To establish that enhanced expression of IL-33 could drive the activation of AM, we collected AM from mice that had received repeated low-level inhalational challenge and stimulated them with IL-33 in short-term culture. We found evidence of significantly upregulated expression of mRNA for Ym1, although in this in vitro setting other markers of alternative activation were not increased in parallel. We extended these studies using the MH-S alveolar macrophage-like cell line and showed that IL-33 could directly stimulate these cells to express a variety of proinflammatory cytokines, independent of any effect on expression of markers of alternative activation. Collectively, our data reinforce the notion that IL-33 can activate macrophages of different phenotypes and are consistent with an earlier report suggesting that IL-33 can drive both M1 and M2 patterns of chemokine expression by macrophages, depending on the cytokine environment [49].

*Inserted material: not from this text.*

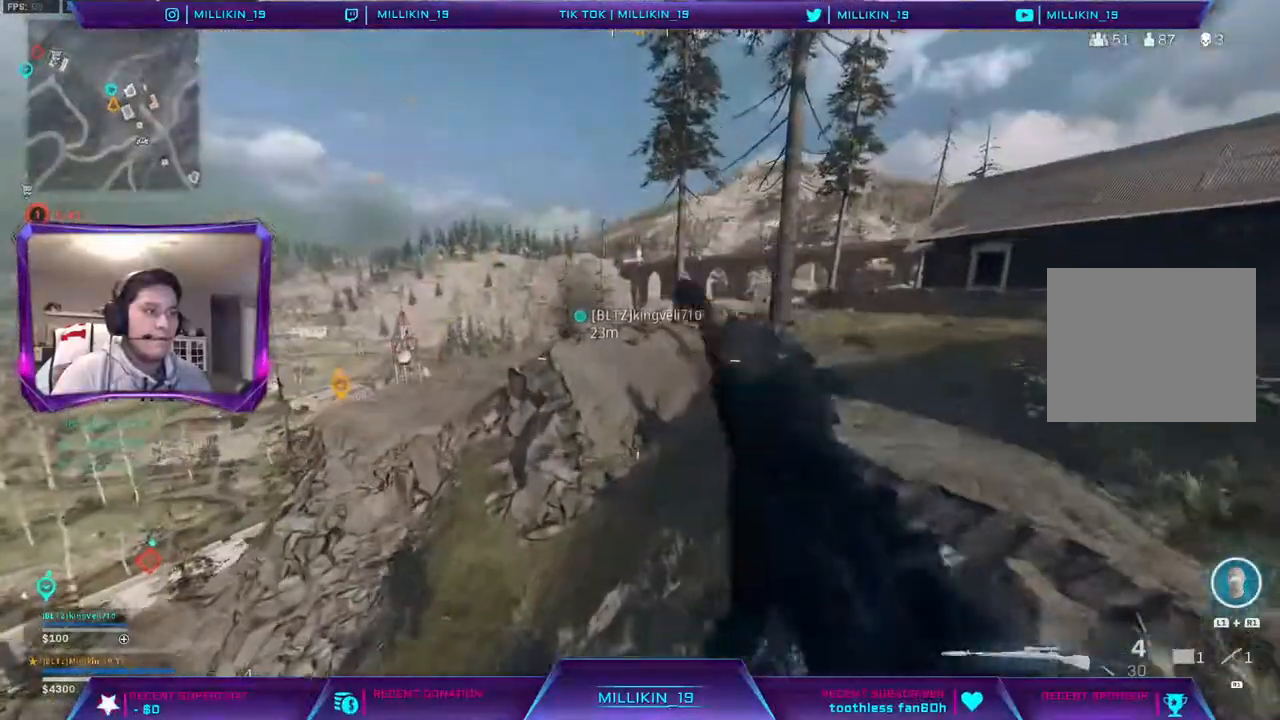
{"buttons": [], "left_stick": "up-right", "right_stick": "center", "events": [[317, "SQUARE", "down"], [417, "SQUARE", "up"]]}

In the third part of this study, we evaluated the role of IL-33 in the inflammation associated with an acute exacerbation of asthma. Prior to the final allergen challenge used to trigger an exacerbation, we treated mice with a neutralizing antibody to IL-33, which significantly diminished the recruitment of pulmonary eosinophils and neutrophils. These cells are key players in the inflammatory response in lung tissue, and our data provide novel evidence that IL-33 drives the distal airway inflammation associated with an acute exacerbation of chronic asthma. Our results are consistent with a role for alternatively activated macrophages in the recruitment of eosinophils via production of eotaxin-2/CCL24, as noted previously, as well as with evidence that IL-33 may be chemoattractant for neutrophils [50].

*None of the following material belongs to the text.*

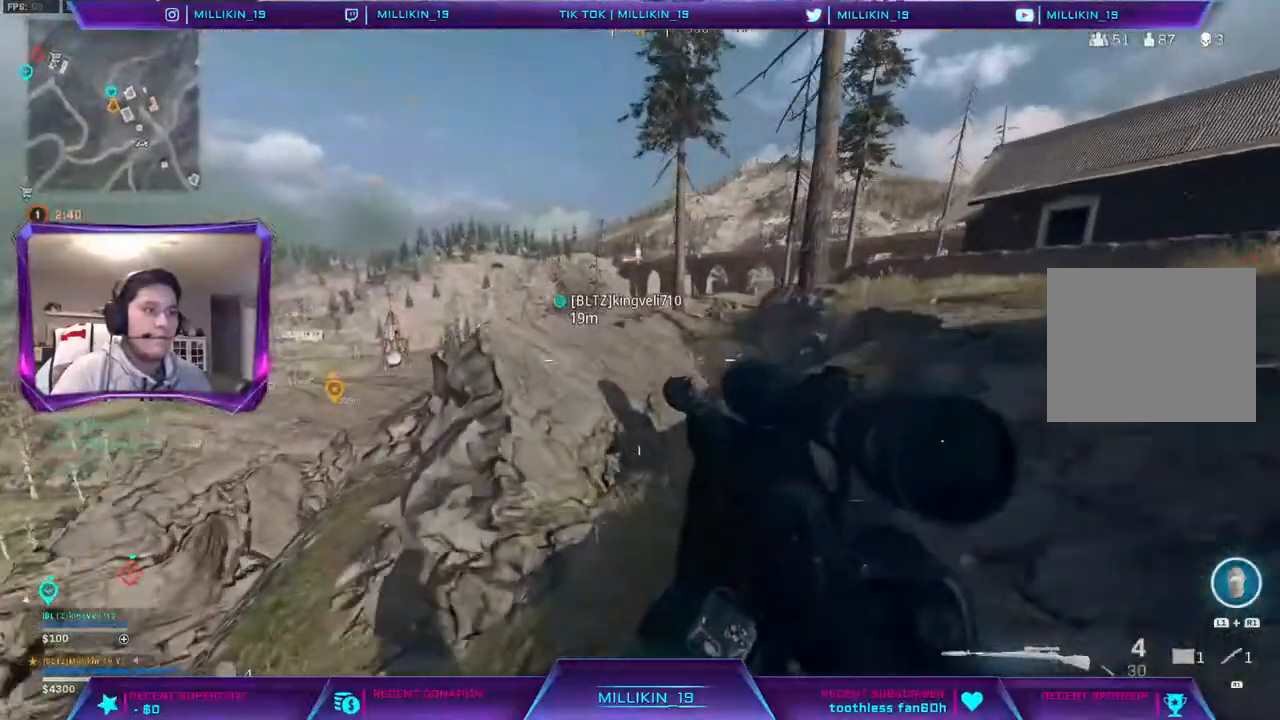
{"buttons": [], "left_stick": "up-right", "right_stick": "center", "events": [[50, "CROSS", "down"], [150, "CROSS", "up"], [333, "right_stick", "up"], [450, "right_stick", "center"]]}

We then investigated whether the anti-inflammatory effect of anti-IL-33 was related to inhibition of the production of proinflammatory cytokines by AM. We demonstrated significantly reduced expression of cytokine mRNA by these cells, which was paralleled by decreased levels of at least some proinflammatory cytokines in BAL fluid. In the context of our previous report that activated AM from an acute exacerbation are able to stimulate Th2 cytokine secretion by primed CD4+ T cells [17], these results strongly suggest a role for these AM in driving IL-33-dependent inflammation in an acute exacerbation of asthma. This notion is also supported by a recent study demonstrating that depletion of AM decreases pulmonary inflammation induced by IL-33 [25]. Unexpectedly, we did not observe any reduction in the upregulation of expression of markers of alternative activation by AM from animals treated with anti-IL-33.

Overall, our findings are consistent with accumulating evidence that IL-33 has an important role in driving allergic inflammatory responses. We suggest that in the setting of acute asthma, IL-33 is likely to play an important role in the distal airway inflammation which is responsible for functional impairment.

Conflict of Interests

The authors confirm that they have no conflict of interest that would influence the validity of their research.

Acknowledgment

This work is supported by a grant from the National Health and Medical Research Council of Australia.